■ TAREFA SOLICITADA
Coloque todas as linhas do material abaixo numa tabela Markdown com as colunas Nº e Linha, numerando as linhas em sequência e omitindo as que estiverem em branco. Deixe as imagens de fora da resposta.

Dados armazenados
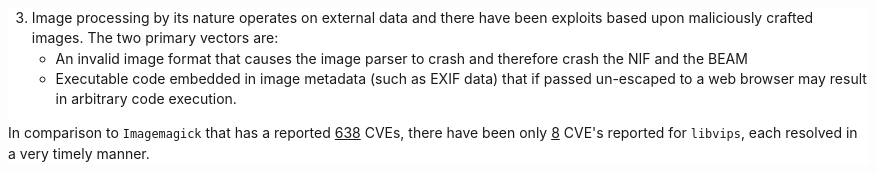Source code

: 3. Image processing by its nature operates on external data and there have been exploits based upon maliciously crafted images. The two primary vectors are:
    * An invalid image format that causes the image parser to crash and therefore crash the NIF and the BEAM
    * Executable code embedded in image metadata (such as EXIF data) that if passed un-escaped to a web browser may result in arbitrary code execution.

In comparison to `Imagemagick` that has a reported [638](https://cve.mitre.org/cgi-bin/cvekey.cgi?keyword=imagemagick) CVEs, there have been only  [8](https://cve.mitre.org/cgi-bin/cvekey.cgi?keyword=libvips) CVE's reported for `libvips`, each resolved in a very timely manner.


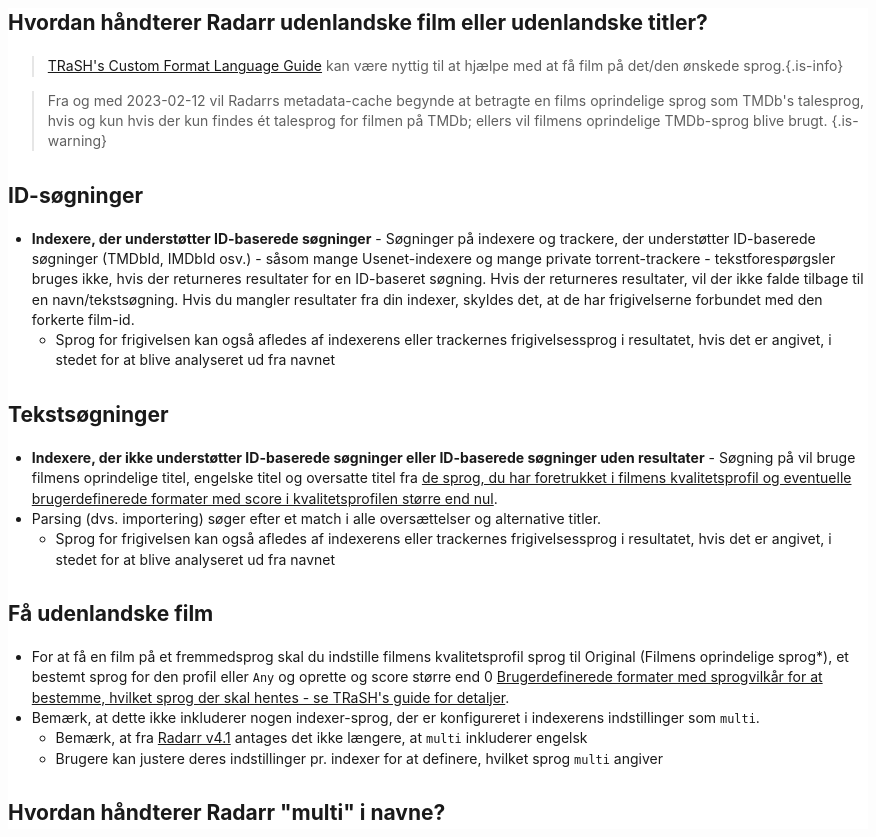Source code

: ## Hvordan håndterer Radarr udenlandske film eller udenlandske titler?

> [TRaSH's Custom Format Language Guide](https://trash-guides.info/Radarr/Tips/How-to-setup-language-custom-formats/#how-to-setup-language-custom-formats) kan være nyttig til at hjælpe med at få film på det/den ønskede sprog.{.is-info}

> Fra og med 2023-02-12 vil Radarrs metadata-cache begynde at betragte en films oprindelige sprog som TMDb's talesprog, hvis og kun hvis der kun findes ét talesprog for filmen på TMDb; ellers vil filmens oprindelige TMDb-sprog blive brugt.
{.is-warning}

## ID-søgninger

- **Indexere, der understøtter ID-baserede søgninger** - Søgninger på indexere og trackere, der understøtter ID-baserede søgninger (TMDbId, IMDbId osv.) - såsom mange Usenet-indexere og mange private torrent-trackere - tekstforespørgsler bruges ikke, hvis der returneres resultater for en ID-baseret søgning. Hvis der returneres resultater, vil der ikke falde tilbage til en navn/tekstsøgning. Hvis du mangler resultater fra din indexer, skyldes det, at de har frigivelserne forbundet med den forkerte film-id.
  - Sprog for frigivelsen kan også afledes af indexerens eller trackernes frigivelsessprog i resultatet, hvis det er angivet, i stedet for at blive analyseret ud fra navnet

## Tekstsøgninger

- **Indexere, der ikke understøtter ID-baserede søgninger eller ID-baserede søgninger uden resultater** - Søgning på vil bruge filmens oprindelige titel, engelske titel og oversatte titel fra [de sprog, du har foretrukket i filmens kvalitetsprofil og eventuelle brugerdefinerede formater med score i kvalitetsprofilen større end nul](https://trash-guides.info/Radarr/Tips/How-to-setup-language-custom-formats/).
- Parsing (dvs. importering) søger efter et match i alle oversættelser og alternative titler.
  - Sprog for frigivelsen kan også afledes af indexerens eller trackernes frigivelsessprog i resultatet, hvis det er angivet, i stedet for at blive analyseret ud fra navnet

## Få udenlandske film

- For at få en film på et fremmedsprog skal du indstille filmens kvalitetsprofil sprog til Original (Filmens oprindelige sprog\*), et bestemt sprog for den profil eller `Any` og oprette og score større end 0 [Brugerdefinerede formater med sprogvilkår for at bestemme, hvilket sprog der skal hentes - se TRaSH's guide for detaljer](https://trash-guides.info/Radarr/Tips/How-to-setup-language-custom-formats/).
- Bemærk, at dette ikke inkluderer nogen indexer-sprog, der er konfigureret i indexerens indstillinger som `multi`.
  - Bemærk, at fra [Radarr v4.1](https://github.com/Radarr/Radarr/commit/ad8629fac981217f5a4a5068da968c29d9ee634c) antages det ikke længere, at `multi` inkluderer engelsk
  - Brugere kan justere deres indstillinger pr. indexer for at definere, hvilket sprog `multi` angiver

## Hvordan håndterer Radarr "multi" i navne?
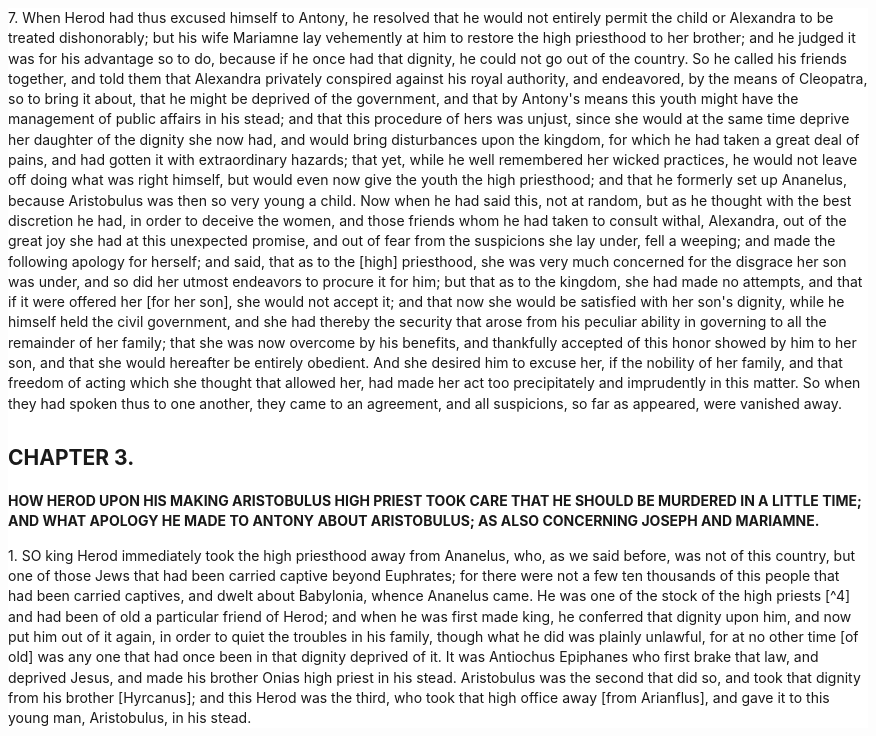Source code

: <a id="v2_7"></a>7\. When Herod had thus excused himself to Antony, he resolved that he would not entirely permit the child or Alexandra to be treated dishonorably; but his wife Mariamne lay vehemently at him to restore the high priesthood to her brother; and he judged it was for his advantage so to do, because if he once had that dignity, he could not go out of the country. So he called his friends together, and told them that Alexandra privately conspired against his royal authority, and endeavored, by the means of Cleopatra, so to bring it about, that he might be deprived of the government, and that by Antony's means this youth might have the management of public affairs in his stead; and that this procedure of hers was unjust, since she would at the same time deprive her daughter of the dignity she now had, and would bring disturbances upon the kingdom, for which he had taken a great deal of pains, and had gotten it with extraordinary hazards; that yet, while he well remembered her wicked practices, he would not leave off doing what was right himself, but would even now give the youth the high priesthood; and that he formerly set up Ananelus, because Aristobulus was then so very young a child. Now when he had said this, not at random, but as he thought with the best discretion he had, in order to deceive the women, and those friends whom he had taken to consult withal, Alexandra, out of the great joy she had at this unexpected promise, and out of fear from the suspicions she lay under, fell a weeping; and made the following apology for herself; and said, that as to the \[high\] priesthood, she was very much concerned for the disgrace her son was under, and so did her utmost endeavors to procure it for him; but that as to the kingdom, she had made no attempts, and that if it were offered her \[for her son\], she would not accept it; and that now she would be satisfied with her son's dignity, while he himself held the civil government, and she had thereby the security that arose from his peculiar ability in governing to all the remainder of her family; that she was now overcome by his benefits, and thankfully accepted of this honor showed by him to her son, and that she would hereafter be entirely obedient. And she desired him to excuse her, if the nobility of her family, and that freedom of acting which she thought that allowed her, had made her act too precipitately and imprudently in this matter. So when they had spoken thus to one another, they came to an agreement, and all suspicions, so far as appeared, were vanished away.

## CHAPTER 3.

**HOW HEROD UPON HIS MAKING ARISTOBULUS HIGH PRIEST TOOK CARE THAT HE SHOULD BE MURDERED IN A LITTLE TIME; AND WHAT APOLOGY HE MADE TO ANTONY ABOUT ARISTOBULUS; AS ALSO CONCERNING JOSEPH AND MARIAMNE.**

<a id="v3_1"></a>1\. SO king Herod immediately took the high priesthood away from Ananelus, who, as we said before, was not of this country, but one of those Jews that had been carried captive beyond Euphrates; for there were not a few ten thousands of this people that had been carried captives, and dwelt about Babylonia, whence Ananelus came. He was one of the stock of the high priests [^4] and had been of old a particular friend of Herod; and when he was first made king, he conferred that dignity upon him, and now put him out of it again, in order to quiet the troubles in his family, though what he did was plainly unlawful, for at no other time \[of old\] was any one that had once been in that dignity deprived of it. It was Antiochus Epiphanes who first brake that law, and deprived Jesus, and made his brother Onias high priest in his stead. Aristobulus was the second that did so, and took that dignity from his brother \[Hyrcanus\]; and this Herod was the third, who took that high office away \[from Arianflus\], and gave it to this young man, Aristobulus, in his stead.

■ RESPOSTA ESCRITA
| Nº | Linha |
|---|---|
| 1 | Source code |
| 2 | : 3. Image processing by its nature operates on external data and there have been exploits based upon maliciously crafted images. The two primary vectors are: |
| 3 |     * An invalid image format that causes the image parser to crash and therefore crash the NIF and the BEAM |
| 4 |     * Executable code embedded in image metadata (such as EXIF data) that if passed un-escaped to a web browser may result in arbitrary code execution. |
| 5 | In comparison to `Imagemagick` that has a reported [638](https://cve.mitre.org/cgi-bin/cvekey.cgi?keyword=imagemagick) CVEs, there have been only  [8](https://cve.mitre.org/cgi-bin/cvekey.cgi?keyword=libvips) CVE's reported for `libvips`, each resolved in a very timely manner. |
| 6 | Source code |
| 7 | : ## Hvordan håndterer Radarr udenlandske film eller udenlandske titler? |
| 8 | > [TRaSH's Custom Format Language Guide](https://trash-guides.info/Radarr/Tips/How-to-setup-language-custom-formats/#how-to-setup-language-custom-formats) kan være nyttig til at hjælpe med at få film på det/den ønskede sprog.{.is-info} |
| 9 | > Fra og med 2023-02-12 vil Radarrs metadata-cache begynde at betragte en films oprindelige sprog som TMDb's talesprog, hvis og kun hvis der kun findes ét talesprog for filmen på TMDb; ellers vil filmens oprindelige TMDb-sprog blive brugt. |
| 10 | {.is-warning} |
| 11 | ## ID-søgninger |
| 12 | - **Indexere, der understøtter ID-baserede søgninger** - Søgninger på indexere og trackere, der understøtter ID-baserede søgninger (TMDbId, IMDbId osv.) - såsom mange Usenet-indexere og mange private torrent-trackere - tekstforespørgsler bruges ikke, hvis der returneres resultater for en ID-baseret søgning. Hvis der returneres resultater, vil der ikke falde tilbage til en navn/tekstsøgning. Hvis du mangler resultater fra din indexer, skyldes det, at de har frigivelserne forbundet med den forkerte film-id. |
| 13 |   - Sprog for frigivelsen kan også afledes af indexerens eller trackernes frigivelsessprog i resultatet, hvis det er angivet, i stedet for at blive analyseret ud fra navnet |
| 14 | ## Tekstsøgninger |
| 15 | - **Indexere, der ikke understøtter ID-baserede søgninger eller ID-baserede søgninger uden resultater** - Søgning på vil bruge filmens oprindelige titel, engelske titel og oversatte titel fra [de sprog, du har foretrukket i filmens kvalitetsprofil og eventuelle brugerdefinerede formater med score i kvalitetsprofilen større end nul](https://trash-guides.info/Radarr/Tips/How-to-setup-language-custom-formats/). |
| 16 | - Parsing (dvs. importering) søger efter et match i alle oversættelser og alternative titler. |
| 17 |   - Sprog for frigivelsen kan også afledes af indexerens eller trackernes frigivelsessprog i resultatet, hvis det er angivet, i stedet for at blive analyseret ud fra navnet |
| 18 | ## Få udenlandske film |
| 19 | - For at få en film på et fremmedsprog skal du indstille filmens kvalitetsprofil sprog til Original (Filmens oprindelige sprog\*), et bestemt sprog for den profil eller `Any` og oprette og score større end 0 [Brugerdefinerede formater med sprogvilkår for at bestemme, hvilket sprog der skal hentes - se TRaSH's guide for detaljer](https://trash-guides.info/Radarr/Tips/How-to-setup-language-custom-formats/). |
| 20 | - Bemærk, at dette ikke inkluderer nogen indexer-sprog, der er konfigureret i indexerens indstillinger som `multi`. |
| 21 |   - Bemærk, at fra [Radarr v4.1](https://github.com/Radarr/Radarr/commit/ad8629fac981217f5a4a5068da968c29d9ee634c) antages det ikke længere, at `multi` inkluderer engelsk |
| 22 |   - Brugere kan justere deres indstillinger pr. indexer for at definere, hvilket sprog `multi` angiver |
| 23 | ## Hvordan håndterer Radarr "multi" i navne? |
| 24 | Source code |
| 25 | : <a id="v2_7"></a>7\. When Herod had thus excused himself to Antony, he resolved that he would not entirely permit the child or Alexandra to be treated dishonorably; but his wife Mariamne lay vehemently at him to restore the high priesthood to her brother; and he judged it was for his advantage so to do, because if he once had that dignity, he could not go out of the country. So he called his friends together, and told them that Alexandra privately conspired against his royal authority, and endeavored, by the means of Cleopatra, so to bring it about, that he might be deprived of the government, and that by Antony's means this youth might have the management of public affairs in his stead; and that this procedure of hers was unjust, since she would at the same time deprive her daughter of the dignity she now had, and would bring disturbances upon the kingdom, for which he had taken a great deal of pains, and had gotten it with extraordinary hazards; that yet, while he well remembered her wicked practices, he would not leave off doing what was right himself, but would even now give the youth the high priesthood; and that he formerly set up Ananelus, because Aristobulus was then so very young a child. Now when he had said this, not at random, but as he thought with the best discretion he had, in order to deceive the women, and those friends whom he had taken to consult withal, Alexandra, out of the great joy she had at this unexpected promise, and out of fear from the suspicions she lay under, fell a weeping; and made the following apology for herself; and said, that as to the \[high\] priesthood, she was very much concerned for the disgrace her son was under, and so did her utmost endeavors to procure it for him; but that as to the kingdom, she had made no attempts, and that if it were offered her \[for her son\], she would not accept it; and that now she would be satisfied with her son's dignity, while he himself held the civil government, and she had thereby the security that arose from his peculiar ability in governing to all the remainder of her family; that she was now overcome by his benefits, and thankfully accepted of this honor showed by him to her son, and that she would hereafter be entirely obedient. And she desired him to excuse her, if the nobility of her family, and that freedom of acting which she thought that allowed her, had made her act too precipitately and imprudently in this matter. So when they had spoken thus to one another, they came to an agreement, and all suspicions, so far as appeared, were vanished away. |
| 26 | ## CHAPTER 3. |
| 27 | **HOW HEROD UPON HIS MAKING ARISTOBULUS HIGH PRIEST TOOK CARE THAT HE SHOULD BE MURDERED IN A LITTLE TIME; AND WHAT APOLOGY HE MADE TO ANTONY ABOUT ARISTOBULUS; AS ALSO CONCERNING JOSEPH AND MARIAMNE.** |
| 28 | <a id="v3_1"></a>1\. SO king Herod immediately took the high priesthood away from Ananelus, who, as we said before, was not of this country, but one of those Jews that had been carried captive beyond Euphrates; for there were not a few ten thousands of this people that had been carried captives, and dwelt about Babylonia, whence Ananelus came. He was one of the stock of the high priests [^4] and had been of old a particular friend of Herod; and when he was first made king, he conferred that dignity upon him, and now put him out of it again, in order to quiet the troubles in his family, though what he did was plainly unlawful, for at no other time \[of old\] was any one that had once been in that dignity deprived of it. It was Antiochus Epiphanes who first brake that law, and deprived Jesus, and made his brother Onias high priest in his stead. Aristobulus was the second that did so, and took that dignity from his brother \[Hyrcanus\]; and this Herod was the third, who took that high office away \[from Arianflus\], and gave it to this young man, Aristobulus, in his stead. |